①田中章義「教科書で習うことのない歌のたいせつさ」〈ここ十数年、さまざまな時代の施政者や戦国武将、幕末の志士、芸術家、教育者などが詠み残した歌と対峙しながら(…)〉歌人以外の人、特に歴史上、名のある人の歌、という理解でいいだろうか。

 心あらば此の民草のかれのべに露ほどだにも月やどりせよ 田中正造〈「民の住む枯野辺となった田畑の上をほんのわずかでも月が照らし、恵をもたらしてほしい」と願った正造の一首(・・・)民草のために尽力し続けた正造も歌を尊ぶ一人だった。〉田中正造の人柄と、その祈りをよく伝えてくれる歌。

 歴史上の業績と歌を並べて読むと面白い。歌は文学としての側面だけではない、という文化史的な観点なのだろう。ただ、歴史上、業績のある人だから歌も価値があるというわけではないと思う。いい歌かどうかはまた別の問題だ。

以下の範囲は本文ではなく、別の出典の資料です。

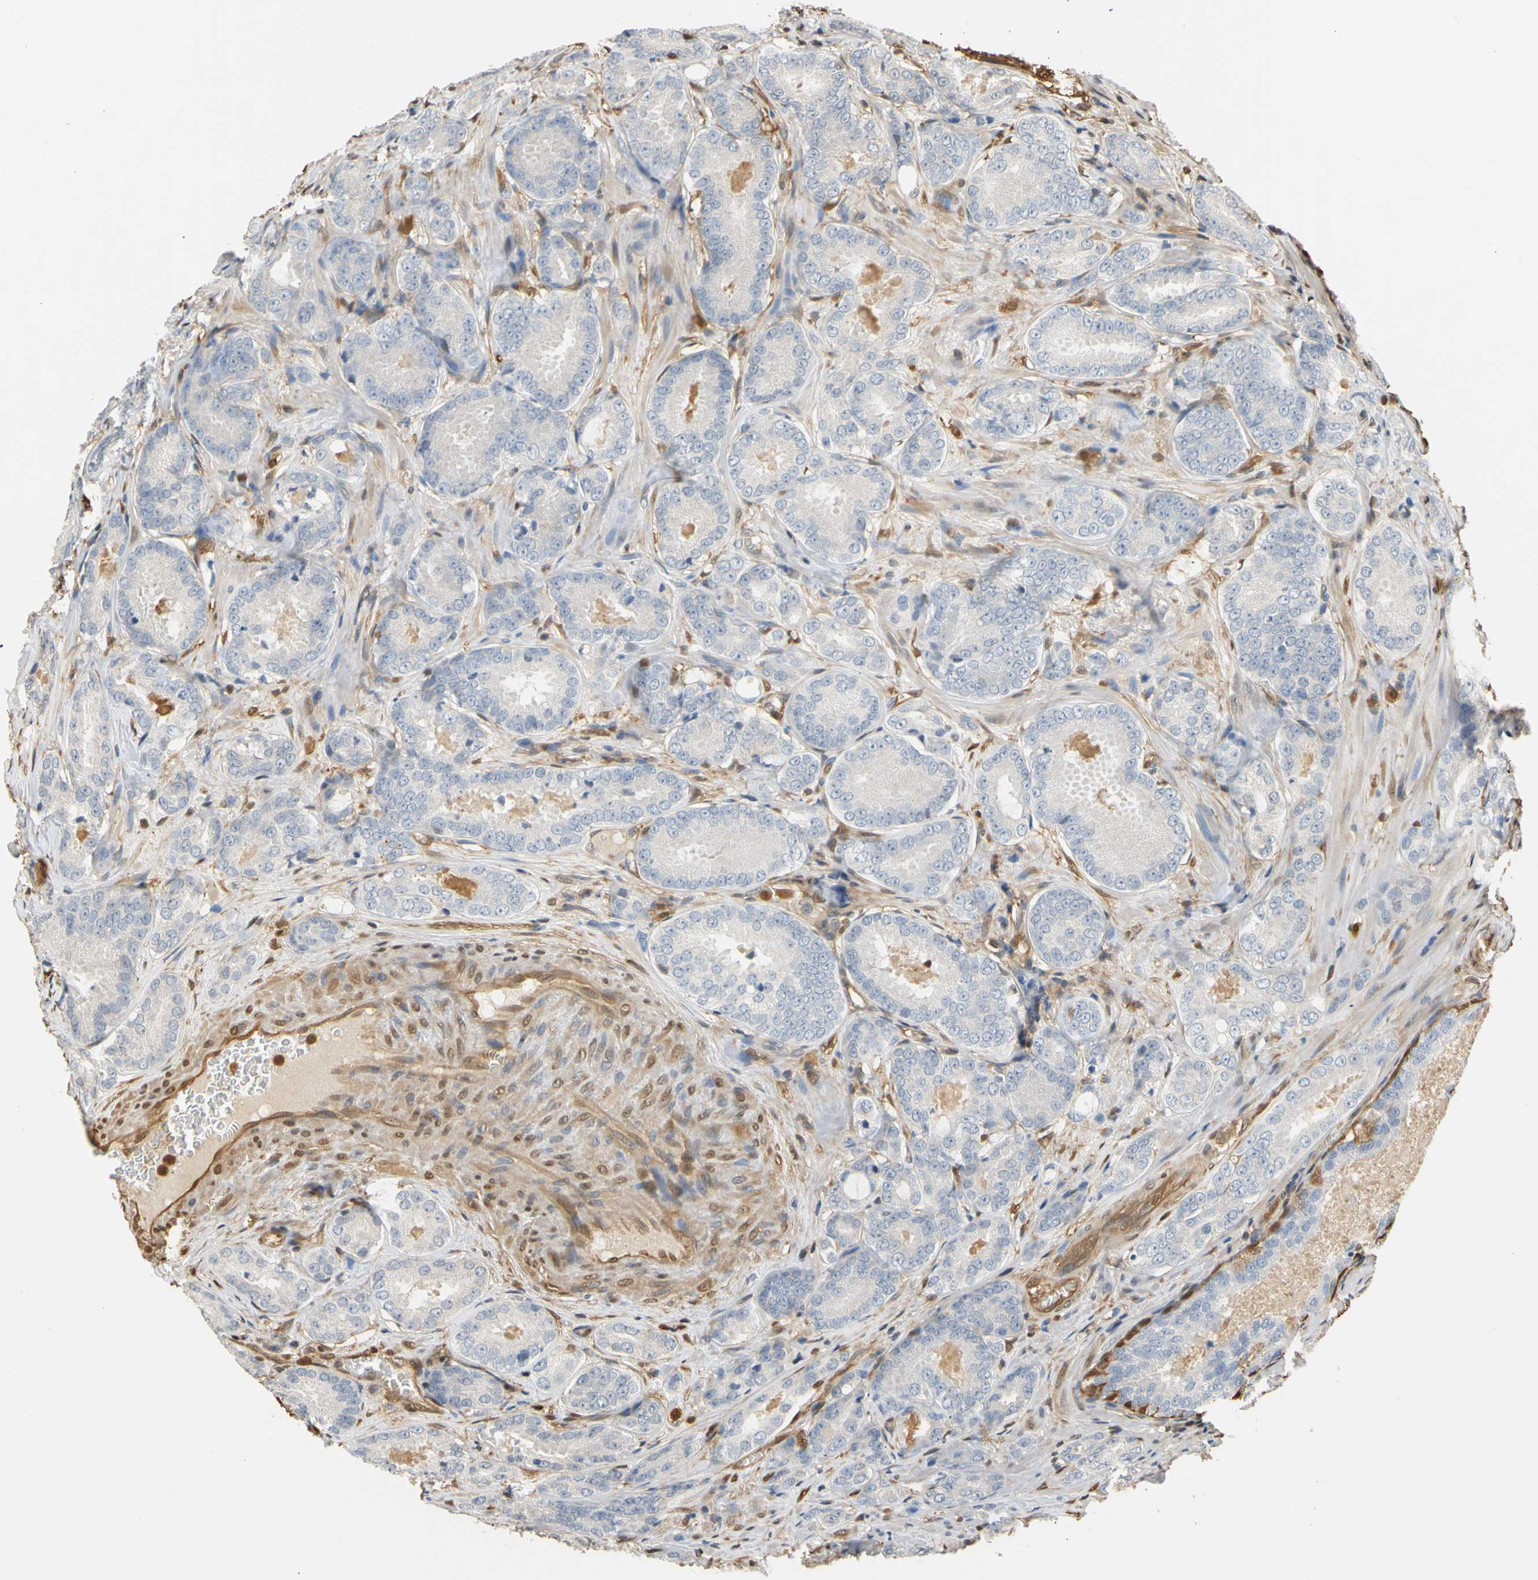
{"staining": {"intensity": "negative", "quantity": "none", "location": "none"}, "tissue": "prostate cancer", "cell_type": "Tumor cells", "image_type": "cancer", "snomed": [{"axis": "morphology", "description": "Adenocarcinoma, High grade"}, {"axis": "topography", "description": "Prostate"}], "caption": "A high-resolution photomicrograph shows IHC staining of high-grade adenocarcinoma (prostate), which demonstrates no significant expression in tumor cells.", "gene": "S100A6", "patient": {"sex": "male", "age": 64}}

②松村由利子「時代の変化とともに」〈子育てを詠んだ歌は、いつの時代もあふれんばかりの情愛に満ちている。そして、親たちのひたむきな姿は、子どもたちの愛らしさ以上に胸を打つ。〉そうなんだけど。何か物足りない。私の場合も含めて、こんな子育て短歌ばかりじゃない気がする。

終わりなく答え欲しがる夏休みていねいに応えてあげればよかった 佐伯裕子〈母親が社会に馴染めないと、敏感な子はその感受性を共有して、バランスを崩してしまう〉耳に痛いエッセイ。「~すればよかった」と後からは思うのだが、その時はそれができないんだよなあ。

驚かない落胆しない騒がない そういう母にまだなる途上/揺れ、すがり、諦め、肝を削ぐような感情 今夜も娘とねむる 鈴木英子 一首目は二首目の詞書。子育てのどんな時も冷静にいようとしながら、毎日それができないまま、娘と眠る。大人にならない娘と。衝撃の連作だった。

すずめ蛾のやわらかき腹わが知らぬ少女となりて子の夏は過ぐ 奥田亡羊 子を恋うる歌。蛾の腹から少女の柔らかい腹に想像が及ぶ。自分の子を詠いながらどこか性的な印象がある。わが知らぬ、と子の成長を直に見ていないことも、禁忌の雰囲気を感じさせる。

⑥三枝浩樹「再訪八木重吉」〈〈わたし〉を消すことによって、木がいよいよその全貌を現すのである。その風景の中に歩み入るためには〈わたし〉を消さなければならない(…)信仰のベースには自己否定がある〉信仰の話はいつも難しく思うが、今号の話は詩と響き合い、腑に落ちた。